Le foot. Voilà ce qui anime tous les esprits sur le plan local. D’ailleurs cela fut toujours le cas. Au Mali, la particularité dans le domaine du ballon rond en est que tout le monde est connaisseur. Du plus jeune au plus vieux, chacun a ses propres commentaires, ses analyses techniques et ses appréhensions pour refaire un match de foot de 90 minutes. Cette 32ème CAN egyptienne tombe à pic. Elle est le principal centre d’intérêt. Cela pour deux raisons fondamentales et la troisième relève d’un concours de circonstance.
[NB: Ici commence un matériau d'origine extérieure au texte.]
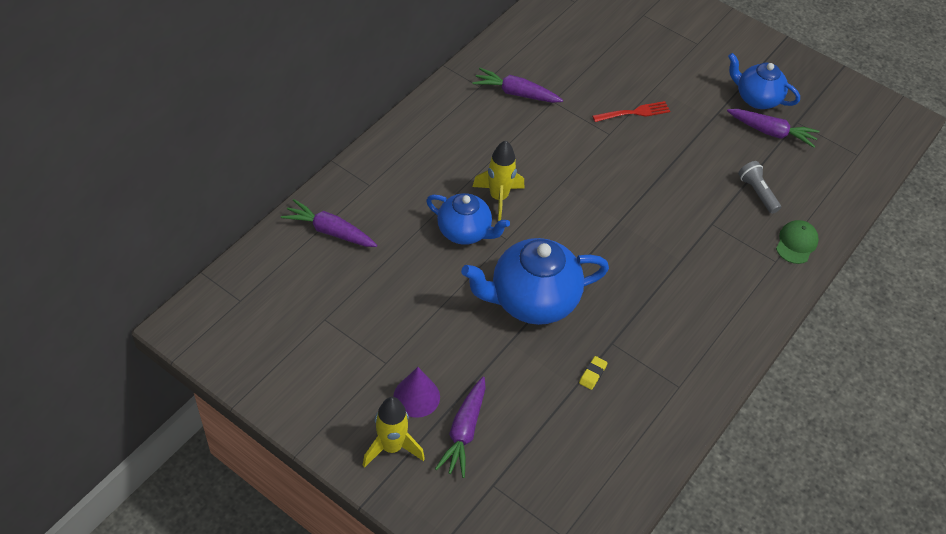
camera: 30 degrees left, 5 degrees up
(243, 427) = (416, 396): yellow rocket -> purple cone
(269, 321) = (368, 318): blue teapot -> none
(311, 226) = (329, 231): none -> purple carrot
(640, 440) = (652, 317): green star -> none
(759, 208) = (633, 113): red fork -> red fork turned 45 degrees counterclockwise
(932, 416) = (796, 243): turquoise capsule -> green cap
Primo, la coupe d’Afrique qu’elle se joue chez nous ou ailleurs est un évènement majeur, bien souvent surdimensionné en raison de l’émotion qu’elle suscite. A l’heure des matchs, les rues se vident, de nouveaux téléspectateurs prennent commandent dans les foyers respectifs.
Secundo, cette compétition devient une préoccupation nationale, dès lors que notre pays y participe. Ce n’est pas pour rien que le terme « Yaoundé 72 » est pris pour repère afin de situer le vrai contexte de certains évènements dans le temps. Dans les discussions chaudes, dès lors qu’un interlocuteur affirme avoir vécu ‘’Yaoundé 72’’ son prochain se tait et l’auditoire est séduit et convaincu de tout ce qu’il sortira de sa bouche. Cela se comprend aisément, car ‘’Yaoundé72’’ est la coupe d’Afrique ayant consacré la première participation de notre pays à la CAN, mais aussi celle qui nous a permis d’écrire la page la plus glorieuse de notre histoire footbalistique (disputer la finale). Même si, force est de le reconnaître, elle n’a pas été la plus festive, à l’instar de ‘’Tunis 94’’ (marquant le retour du Mali dans le ghota continental 22 ans après) ou de ‘’Bamako 2002’’ (une première pour notre pays d’avoir réussi l’organisation d’une CAN).
La troisième raison, qui fait monter l’adrénaline chez les Maliens footeux, se manifeste lorsque notre formation nationale dès sa première sortie montre un visage rassurant, produit un jeu séduisant et arrache une victoire. Comme par enchantement, dans l’esprit de tous, taraude un seul raisonnement : « nous pouvons remporter cette coupe ». Sic ! Dès que cette idée commence à nourrir dans la conscience populaire rien d’autre ne peut passer et rien d’autre ne doit se produire si ce n’est la victoire. C’est à partir de là que la pression monte. Tout le monde dévient à la fois des supporteurs, spécialistes de foot et techniciens-tacticiens combinés. D’aucuns indexent le choix de l’entraineur, d’autres décortiquent le niveau technique de chaque joueur, surtout ceux qui auront la malchance d’être en méforme. De croustillantes révélations se propagent et de méchantes polémiques enveniment le parcours de l’équipe. L’effet CAN produit une atmosphère fiévreuse. Le sélectionneur et chacun de ses poulains deviennent des fusibles. Si par ironie du sort, l’équipe se voit éliminer tôt, comme une rengaine, une seule phrase sort des bouches : « je savais que cette équipe ne pouvait pas aller loin »…
Espérons que cette tradition soit bannie cette fois-ci, au moment où tous les ingrédients sont réunis pour servir une bonne sauce à notre peuple ‘’footeux’’. Un entraineur local (en quête de renommée), des jeunes joueurs virevoltants, un chef de département mordu du foot et une équipe nationale sans star (à l’exception près de Marega). Cette belle chaîne lancée à l’assaut des Pyramides, après avoir bien franchi la première étape (victoire contre la Mauritanie) a failli craqueler à cause des commentaires acerbes sur les réseaux sociaux. Tout cela à cause de deux choses : le nul face à la Tunisie et l’expulsion du groupe du jeune Adama Niane. Ce qui est regrettable est le fait que les auteurs de ces critiques désobligeants n’aient pas pris en compte la qualité de l’équipe tunisienne et l’importance de la discipline dans une équipe qui veut aller loin. D’ailleurs, l’équipe malienne garde la tête de la poule et le joueur expulsé, sa tête sur les épaules, pour avoir présenté des excuses publiques.
Le seul maillon qui pourra consolider ou rompre la chaîne est le public. Maintenant tout le monde sait dans quel camp la balle se trouve.